Wednesday, September 10, 2014
The Valley of Fear by Sir Arthur Conan Doyle
Sir Arthur Conan Doyle wrote dozens of short stories featuring Sherlock Holmes, but he only completed four novels starring the great detective. The Valley of Fear, published in 1914, is the fourth and final of these novels, and unfortunately also by far the worst. It’s evident that at this point, 27 years after Holmes’ debut, Conan Doyle was running short of ideas for this detective series.
Holmes and Watson are called to investigate the murder of a Mr. Douglas in Sussex. Douglas struck it rich in American mines and retired to an English country manor, only to have his face blown off by a shotgun. As far as mysteries go, this one is not very mysterious. Astute readers will have it figured out very early, and then must wait for Holmes and Watson to catch up. The basic premise of the murder is familiar, particularly to those who have read Conan Doyle’s non-Holmes short story collection Tales of Terror and Mystery. (The Valley of Fear was published first, so it’s the other story, “The Black Doctor,” that’s the knockoff.) Given that most of the Holmes mysteries were written over a century ago, it’s not too unusual to find one that’s less than baffling, but usually in such cases this defect is compensated for by the witty repartee of Holmes and his sidekick Dr. John Watson. No such luck here. In this case there are two other investigators at the crime scene, Inspector Alec MacDonald, and local cop White Mason. These two do most of the talking while Holmes sits quietly in a corner and keeps his thoughts to himself. Halfway through the book, he reveals the solution to the puzzle the reader has already figured out.
All that’s left is the back story. Just as he does in the novels A Study in Scarlet and The Sign of the Four, Conan Doyle uses the extra page count to depart from Holmes and Watson for a few chapters and explore the history of the murderer and/or the victim. While that strategy was quite successful in those earlier novels, here it’s neither as effective nor as interesting. As is too often the case, a secret society is at work. This time it’s a lodge/labor union/mafia that perpetrates all the organized crime in Vermissa Valley, an American coal-mining region. Like a 19th-century Goodfellas, the story does have a few suspenseful moments, but in the end it proves just as predictable as the first act. In an attempt to add some spice to this dull offering, Professor Moriarity is mentioned at the beginning and end of the book, but his involvement in the story is mostly a case of gratuitous stunt casting that doesn’t add much to the narrative.

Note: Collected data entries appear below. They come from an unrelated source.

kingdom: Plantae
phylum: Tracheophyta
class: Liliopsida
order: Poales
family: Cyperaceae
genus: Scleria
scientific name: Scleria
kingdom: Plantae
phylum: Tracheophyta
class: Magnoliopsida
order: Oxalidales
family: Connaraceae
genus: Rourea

The Valley of Fear was inspired by the real-life story of the Molly Maguires, a secret society of Irish immigrants, and their criminal activity in Pennsylvania coal mining country. Conan Doyle probably could have crafted a pretty decent historical novel out of this raw material, if he had only left Holmes out of it. I enjoyed the first three Holmes novels very much, and have always considered these long-form mysteries superior to the short stories, but this book is the glaring exception to that rule. Only Holmes completists should bother with this subpar effort.